The ghetto inmates became aware of the Theresienstadt homicidal gas chamber and were planning to blow it up, but the war ended just in time to save the Theresienstadt Jews from being gassed right in the ghetto.
The photograph below shows the fortifications on either side of the Litomerice gate on the northwest side of Theresienstadt. When Theresienstadt was a ghetto for the Jews, this road was closed off and there was no traffic through the garrison town.
By my calculation, the Theresienstadt gas chamber was located in the part of the fortifications shown in the background of the photo above, since this is the fortification section that is the closest to the Bauhof workshops. The gas chamber was not shown on the tour that I took at Theresienstadt in 2000 and there was no sign that marked it.
On May 3, 1945, Theresienstadt was turned over to the Red Cross by Commandant Karl Rahm. According to Martin Gilbert in his book Holocaust Journey, Commandant Karl Rahm told the Red Cross that he had received orders from Berlin to kill all the inmates in the ghetto before the Russians arrived, but he had disobeyed the order. Because of this, Gilbert wrote, Rahm was allowed to leave the camp unmolested on the day before the Russians arrived on May 8, 1945. He was later captured and tried in a Special People’s Court in nearby Litomerice; he was held in the Small Fortress until he was executed in 1947.

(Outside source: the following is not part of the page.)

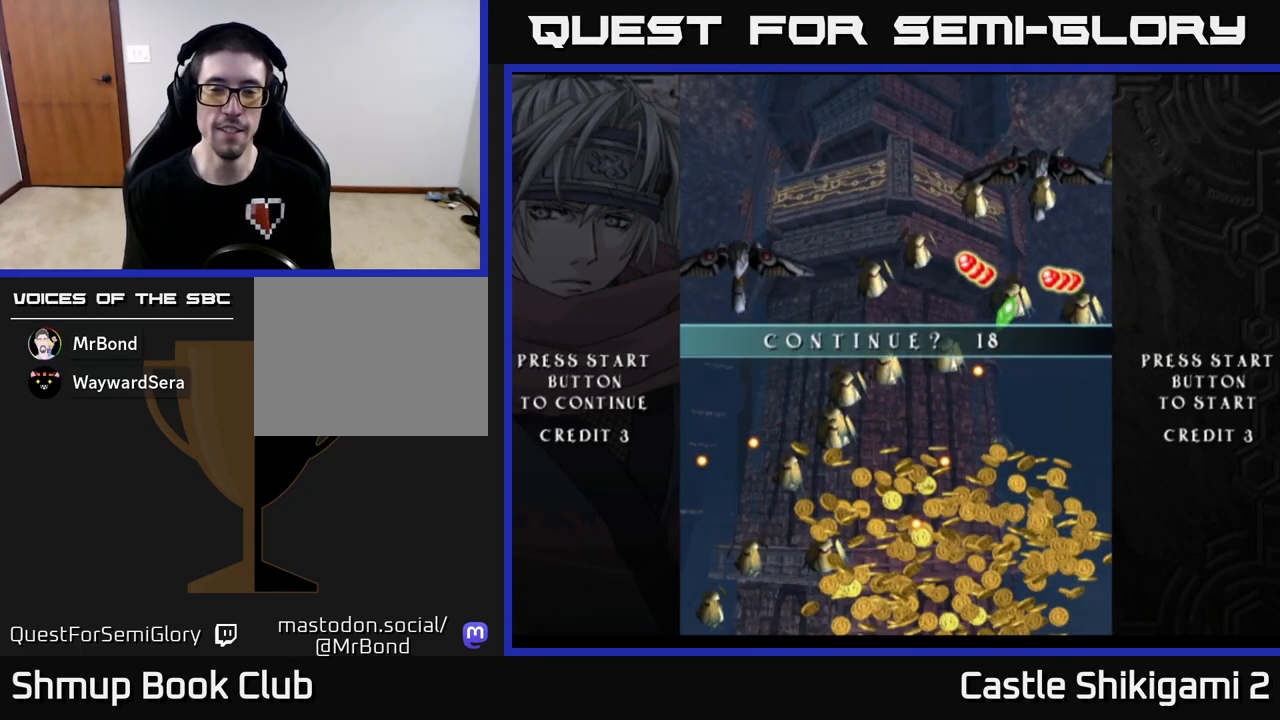
{"buttons": ["A"], "left_stick": "center", "events": [[17, "A", "down"], [83, "A", "up"], [167, "A", "down"], [217, "A", "up"], [300, "A", "down"], [383, "A", "up"], [467, "A", "down"]]}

According to information in a Theresienstadt guidebook, the clothing was disinfected by steam in an old brewery, which is shown in the photo below.
Apparently, the Germans did not use Zyklon-B to disinfect the clothing at Theresienstadt. Or did they finally decide to use Zyklon-B in the last days of the war when a typhus epidemic broke out in the camp? Did they set up disinfection chambers in the old fortifications? The German word for a disinfection chamber, where clothing is deloused with Zyklon-B, is Gaskammer, which means gas chamber. Is this the gas chamber that the prisoners heard about? I don’t know, but it’s possible.